La destra ovviamente s'indigna. Berlusconi tenta una contromossa pungendo Romano Prodi nell'orgoglio, alludendo cioè al fatto che il professore ha paura del confronto tv con lui. «Come diceva Totò: `Ma quale paura?'», risponde il leader dell'Unione più superbo del solito. Prodi lascia che il «venerdì 13» di Berlusconi sul caso Unipol se lo godano i diessini, astenendosi dal fare dichiarazioni. Ma non grazia il cavaliere sulla paura: «Nel mio vocabolario non esiste questa parola a meno che non si tratti di un errore di stampa - dice - Mi sembra che la dichiarazione del presidente del consiglio non meriti ulteriori repliche».
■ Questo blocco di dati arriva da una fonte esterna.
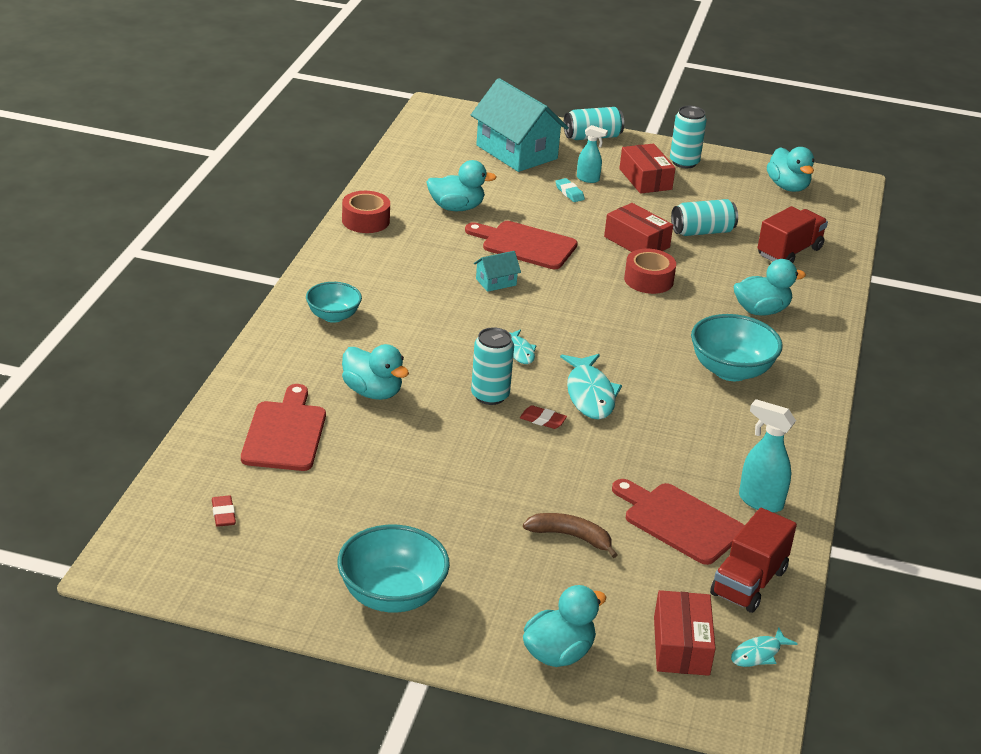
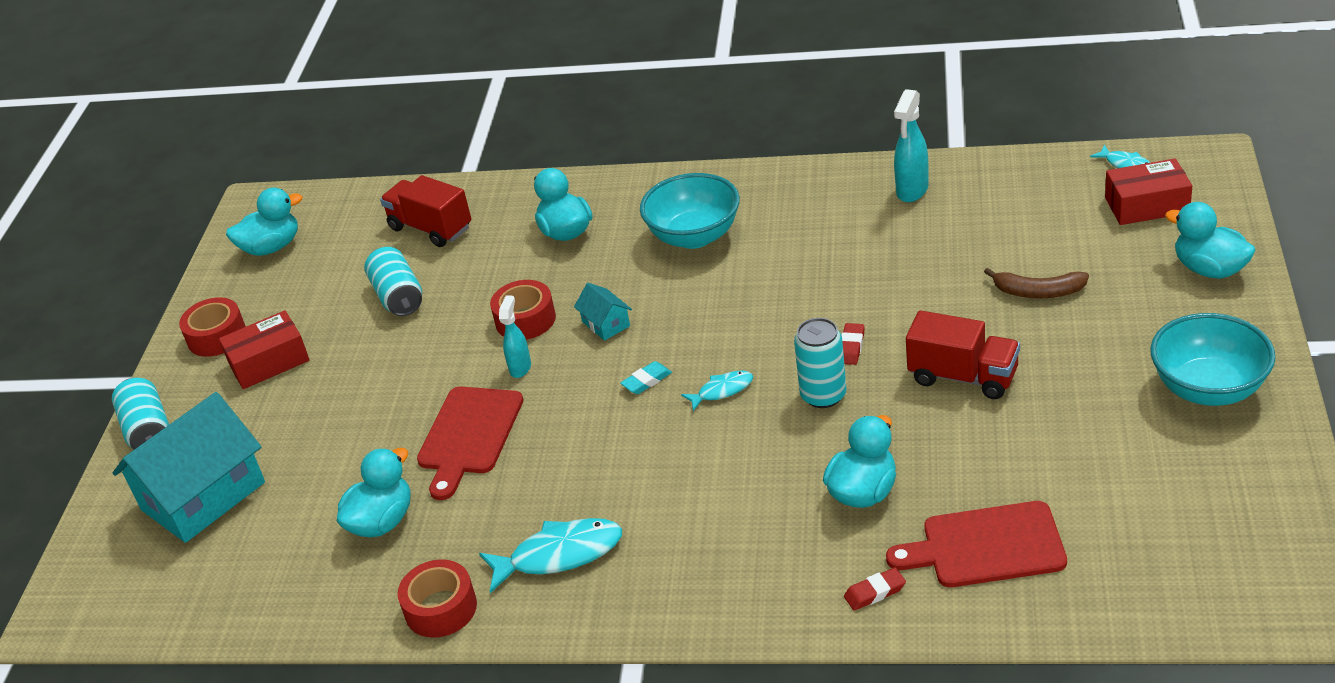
camera: 90 degrees left, 5 degrees up
(223, 514) = (1167, 553): red eraser -> red eraser (875, 592)
(333, 316) = (708, 574): turquoise bowl -> none
(456, 208) = (382, 522): turquoise duck -> turquoise duck turned 45 degrees clockwise
(496, 282) = (570, 442): turquoise house -> turquoise house (606, 324)
(569, 193) = (319, 422): turquoise eraser -> turquoise eraser (646, 381)
(571, 537) = (1038, 292): brown banana -> brown banana turned 90 degrees counterclockwise
(588, 179) = (276, 412): turquoise spray bottle -> turquoise spray bottle (520, 367)
(590, 394) = (785, 323): turquoise fish -> turquoise fish (559, 555)
(636, 242) = (437, 343): red box -> none
(679, 521) = (972, 231): red cutting board -> none
(684, 162) = (217, 336): turquoise can -> red tape
(749, 582) = (1035, 182): red truck -> red truck (963, 377)

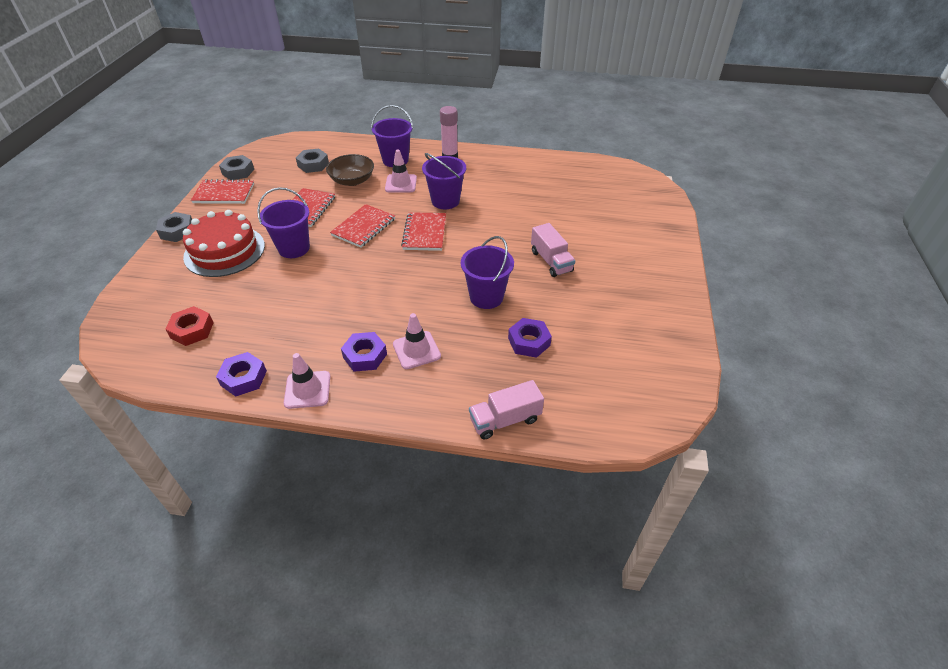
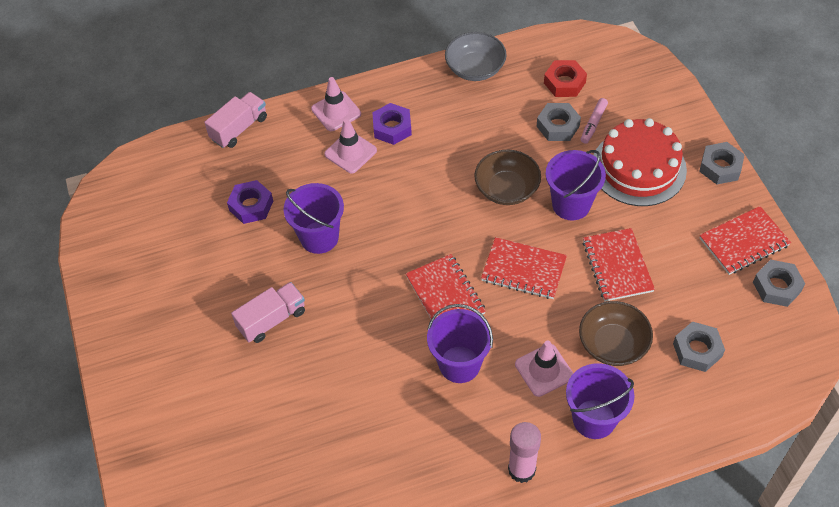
camera: 155 degrees right, 10 degrees up
(214, 290) = (593, 124): none -> pink marker
(239, 300) = (558, 126): none -> grey nut
(243, 378) = (475, 68): purple nut -> grey bowl
(307, 390) = (415, 82): pink traffic cone -> pink traffic cone (336, 111)
(324, 274) = (507, 189): none -> brown bowl
(363, 227) = (523, 270): red notebook -> red notebook turned 75 degrees counterclockwise
(551, 261) = (272, 320): pink truck -> pink truck turned 105 degrees clockwise

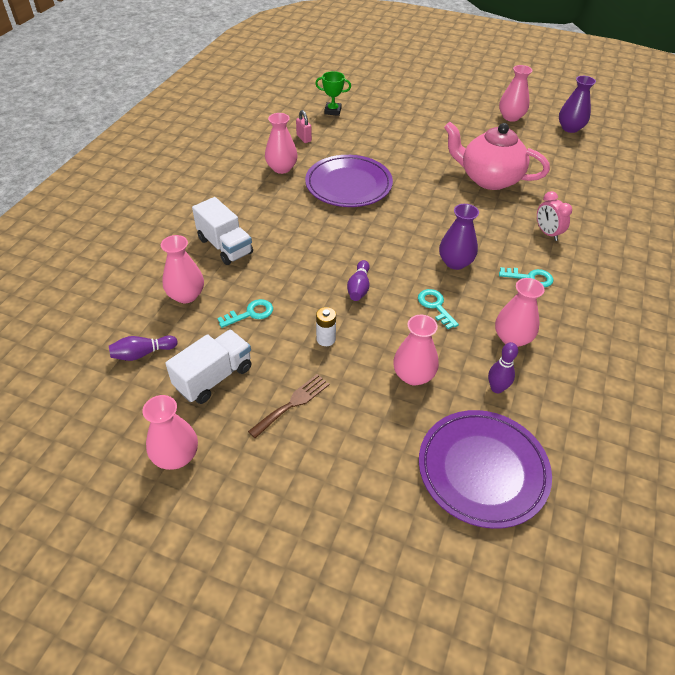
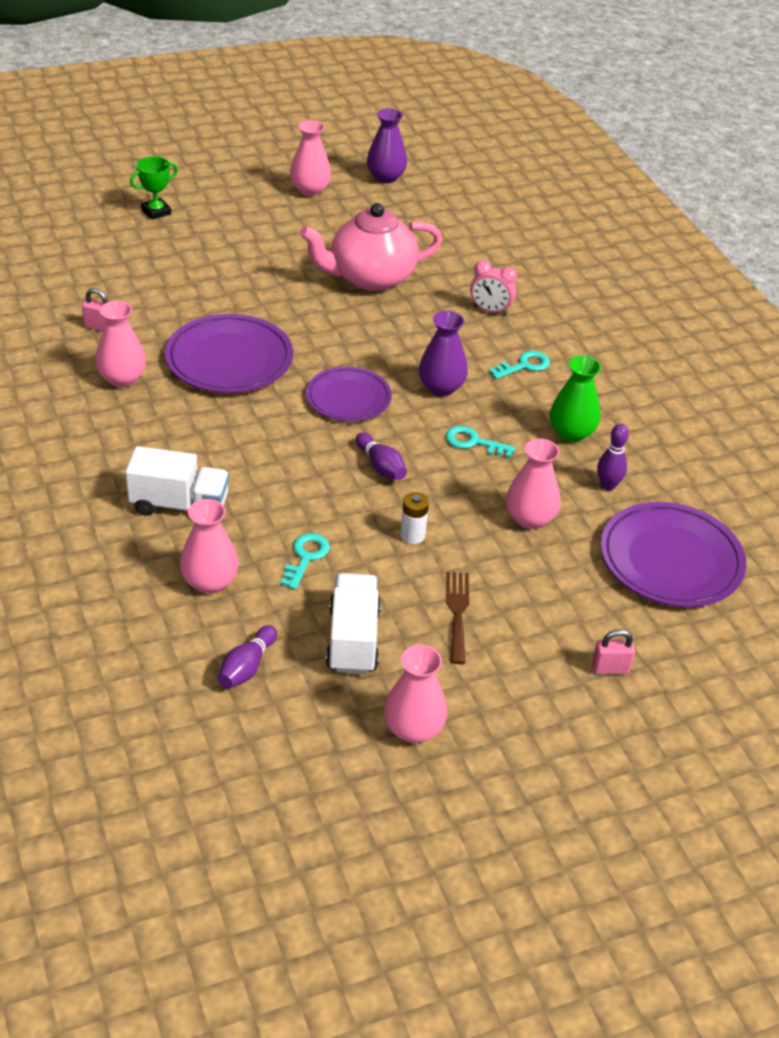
camera: 45 degrees left, 5 degrees down
(333, 111) = (90, 274): green trophy -> green trophy (156, 212)
(343, 514) = (610, 668): none -> pink padlock
(389, 239) = (348, 398): none -> purple plate
(512, 338) = (571, 433): pink vase -> green vase

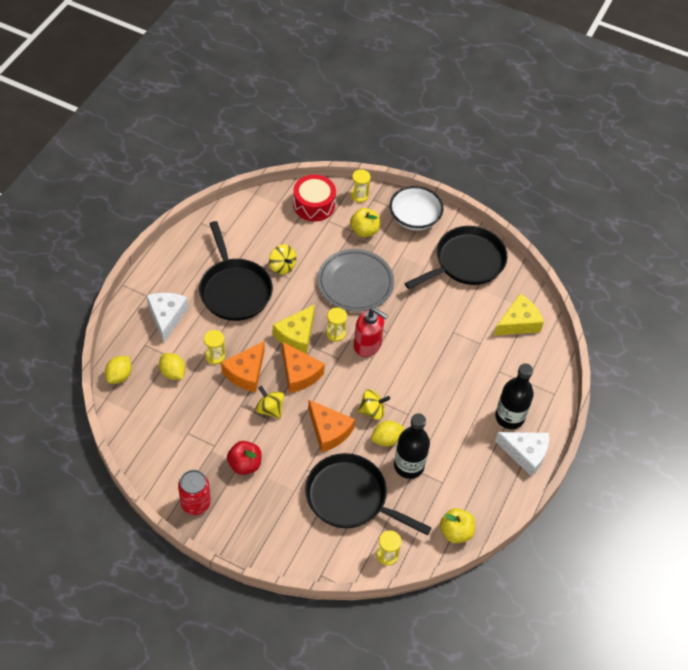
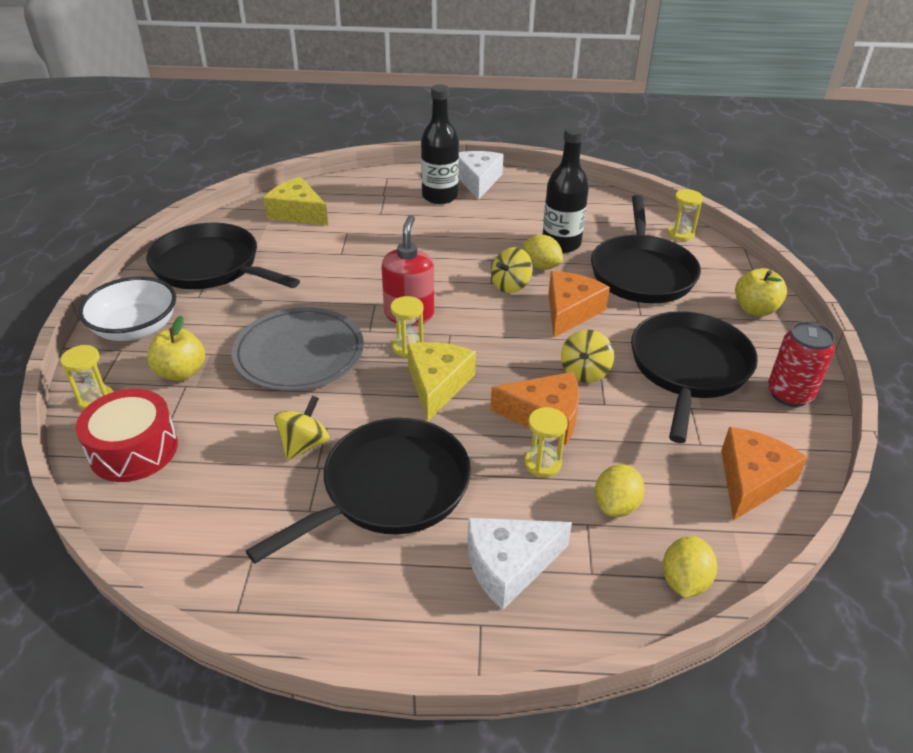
camera: 110 degrees left, 15 degrees down
(119, 376) = (684, 581): yellow lemon -> yellow lemon turned 75 degrees counterclockwise
(245, 464) = (688, 368): red apple -> black pan
(296, 335) = (437, 385): yellow cheese -> yellow cheese turned 90 degrees counterclockwise
(299, 373) = (503, 362): orange cheese -> orange cheese (751, 480)
(372, 411) = (511, 285): yellow spinning top -> yellow spinning top turned 105 degrees counterclockwise
(455, 532) = (609, 202): yellow apple -> yellow apple (755, 309)

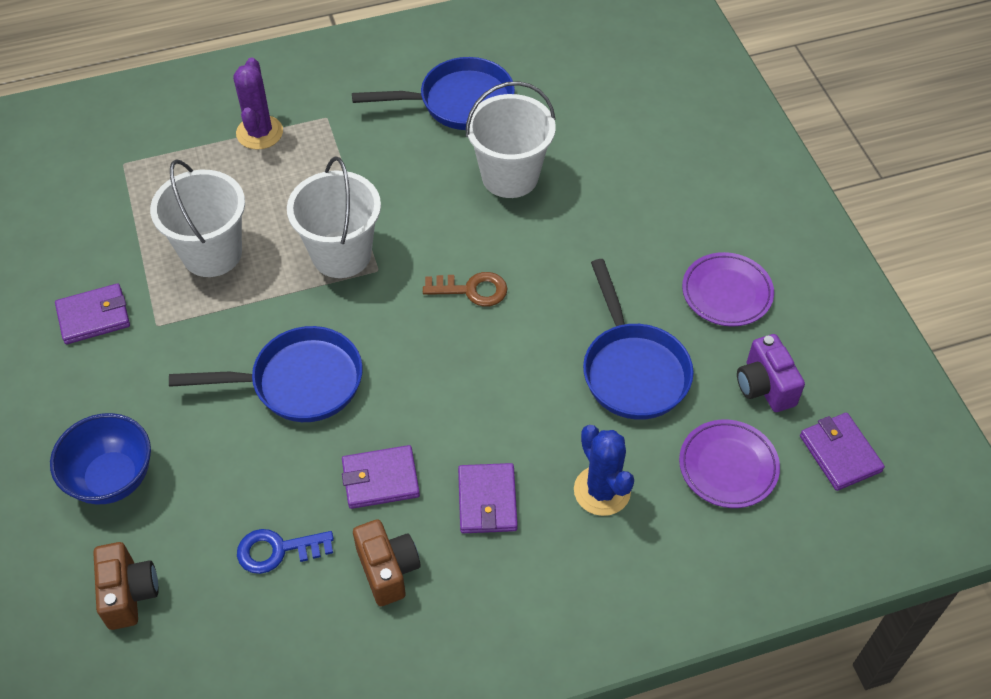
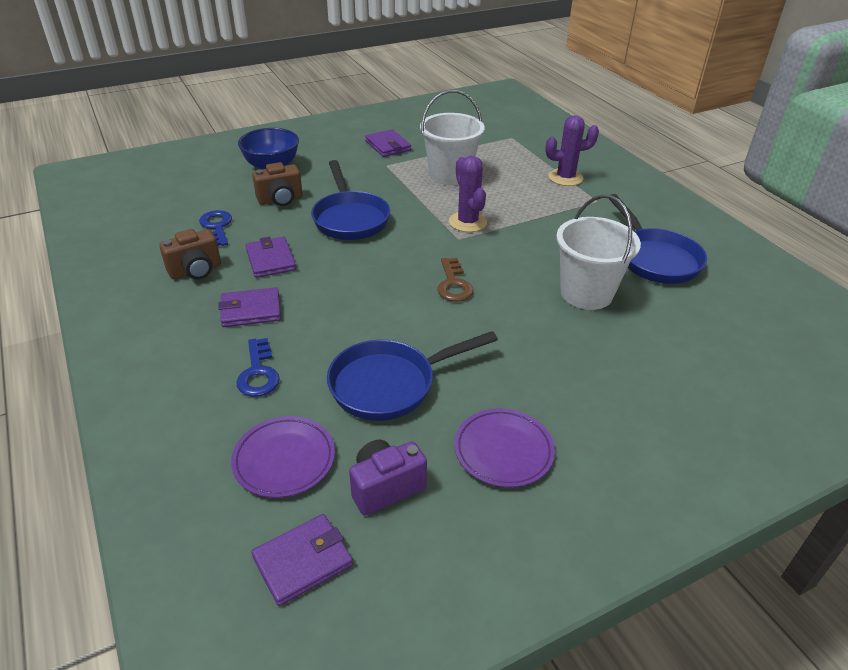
camera: 80 degrees right, 15 degrees down
(129, 594) = (193, 183): brown camera -> brown camera (280, 200)
(341, 254) = (467, 222): white bucket -> purple cactus
(602, 491) = (258, 373): blue cactus -> blue key

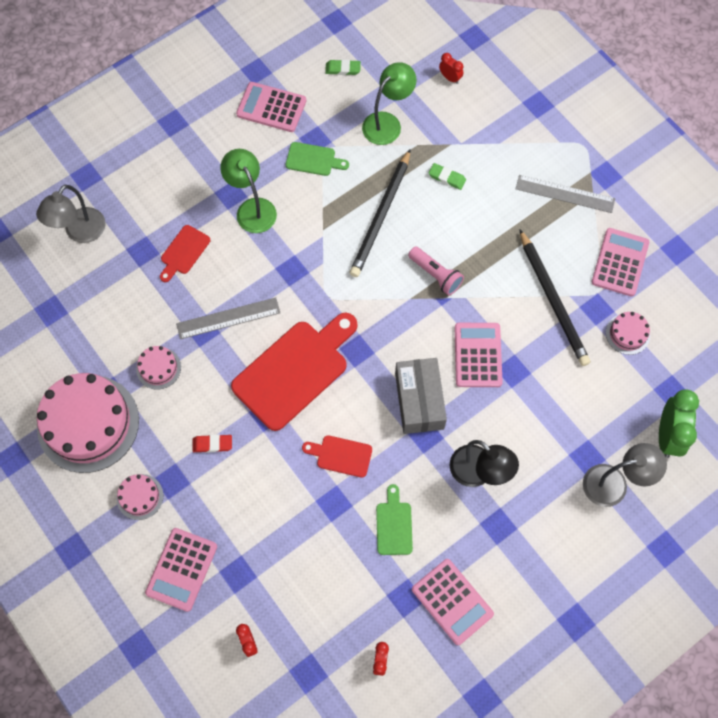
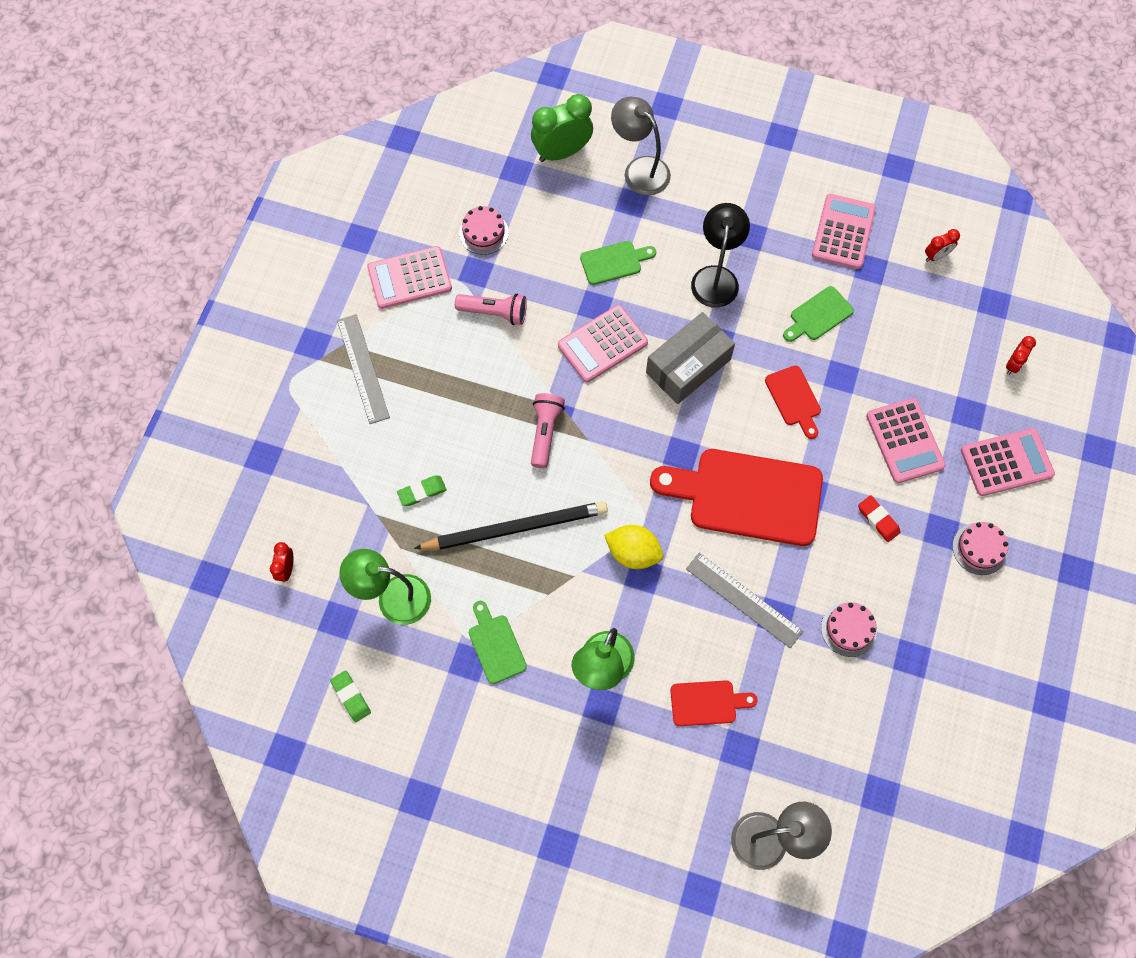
camera: 125 degrees left, 0 degrees up
(88, 423) = (957, 654): pink cake -> none
(271, 108) = (459, 742): pink calculator -> pink calculator (905, 441)
(311, 273) = (633, 553): none -> yellow lemon
(447, 178) = (422, 492): green eraser -> green eraser turned 75 degrees clockwise
(541, 408) = (614, 262): none -> green cutting board
(553, 300) = (494, 313): black pencil -> pink flashlight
Gol mancato, gol subito. Per quanto la Quercia era indebolita e arroccata sulla difensiva rispetto al terremoto Unipol, la maldestra voglia di strafare del premier si è trasformato nel più inatteso dei soccorsi rossi. Grazie alla mano tesa del cavaliere i Ds possono quindi uscire dall'angolo e respirare almeno per un giorno intero e senza ulteriori apprensioni. «Abbiamo capito subito che non aveva niente - spiegano dunque dallo staff del segretario - E allora abbiamo deciso di affondare e di divertirci un po' anche noi, dopo tutti questi giorni di tribolazione». I timori, infatti, sono e restano legati a qualche conversazione licenziosa che può spuntare sui giornali più a quello che ha potuto dire Berlusconi ai magistrati. «Qualcosa ci sarà», hanno sempre detto in via Nazionale. Con la certezza che si tratti di frasi di assoluta irrilevanza penale e un crescente ottimismo anche a proposito delle ripercussioni mediatiche e politiche.

«Il castello di carte false che aveva costruito Berlusconi è crollato miseramente in poche ore», sentenzia Fassino da Assisi. Perché «evidentemente il presidente del consiglio ha raccolto le sue informazioni, che non avevano un carattere pubblico, attraverso mezzi d'indagine e non attraverso i giornali», osserva D'Alema ai microfoni del Tg3, alludendo alle intenzioni malevole del cavaliere e ripetendo che si tratta di «accuse prive di qualsiasi consistenza». Qualcosa di analogo a quanto accaduto con il caso Telekom-Serbia, ricorda Fassino. In quel caso «ci si era affidati ad un millantatore come Igor Marini - continua il leader Ds - A questo punto siamo di fronte alla penosa scena di un presidente del consiglio che fa l'imitatore di un millantatore. Tutto questo è di una gravità inaudita». Oltre al fatto che ieri il premier ha addirittura dovuto ritrattare le proprie accuse a D'Alema, incolpato di aver fatto pressioni su Generali perché vendesse azioni Bnl a Unipol.

«È chiuso il caso delle pressioni ma resta il caso Berlusconi», contrattacca il presidente Ds. La valutazione che fanno al botteghino è ovvia: «Un presidente del consiglio che, incapace di affrontare la campagna elettorale sulla base di argomenti, proposte, risultati vuole avvelenare il confronto trascinandolo sul piano della calunnie - spiega D'Alema - Anziché preparare programmi ha preparato dossier e tutto questo è avvilente per la vita democratica del paese».

Il che non toglie il resto dei problemi legati alla vicenda Unipol che restano ancora da affrontare nell'agenda dei Ds. A cominciare dal fatto che i primi ad aprire il fuoco sulla questione morale, alla vigila della scorsa estate, sono stati gli alleati della Margherita. A questo proposito il leader correntone Fabio Mussi osserva in un'intervista all'Unità di ieri che sono in corso «opa ostili» alla Quercia, lanciate da partiti, centri di potere, soggetti editoriali. «Ce ne sono diverse di forze in campo - dice Mussi - Tra l'altro, vedo che alcuni tra quelli che hanno di più messo i Ds sulla graticola sono quelli più spinti sulla linea del partito democratico».